In other cities that do not have sunshine ordinances, teleconferencing may be used legally under the Brown Act to conduct meetings. In Los Angeles, for instance, some boards and commissions teleconference when members would need to drive a few hours just to meet. There is some speculation that the language of the Brown Act could be augmented under this provision to allow for online communication, but there are no major groups pursuing the amendment.
In 2001, former California Attorney General Bill Lockyer wrote an opinion declaring the use of e-mail between policy-body members as an infraction of the Brown Act, even if the e-mails were made publicly available. "Members of the public who do not have Internet access would be unable to monitor the deliberations as they occur," the opinion states. "All debate concerning an agenda item could well be over before members of the public could [participate]."

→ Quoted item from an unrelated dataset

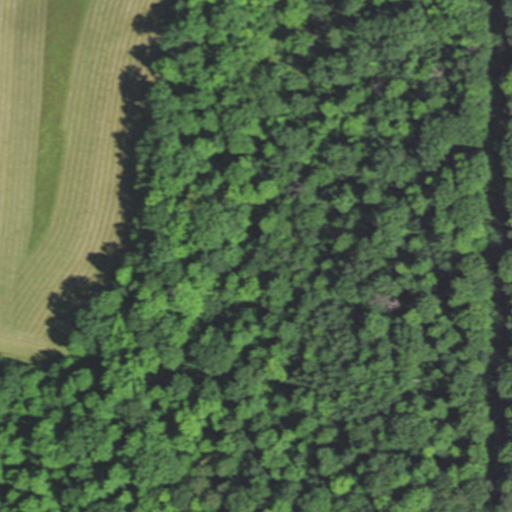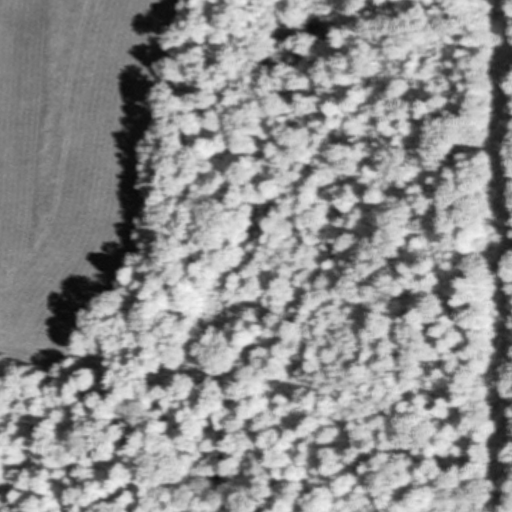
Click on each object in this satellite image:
road: (504, 256)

According to the Sunshine Ordinance Task Force, there have been no complaints filed concerning prohibited online meetings, however there have been public information disclosures of private e-mail messages over the years. Recently, a group of deputy city attorneys were required to turn over an e-mail correspondence when a member of the public filed a complaint.
While Peter Scheer, director of the California First Amendment Coalition, understands the frustration of government officials who must abide by the cumbersome laws, he thinks the tradeoff is well worth it.
"The whole rest of society uses the power of e-mail and the only business that can't use it is government, because they're subject to the Brown Act," Scheer told the Guardian. "But we made the tradeoff already in efficiency versus accountability, to force all meetings and information to be open to the press and public."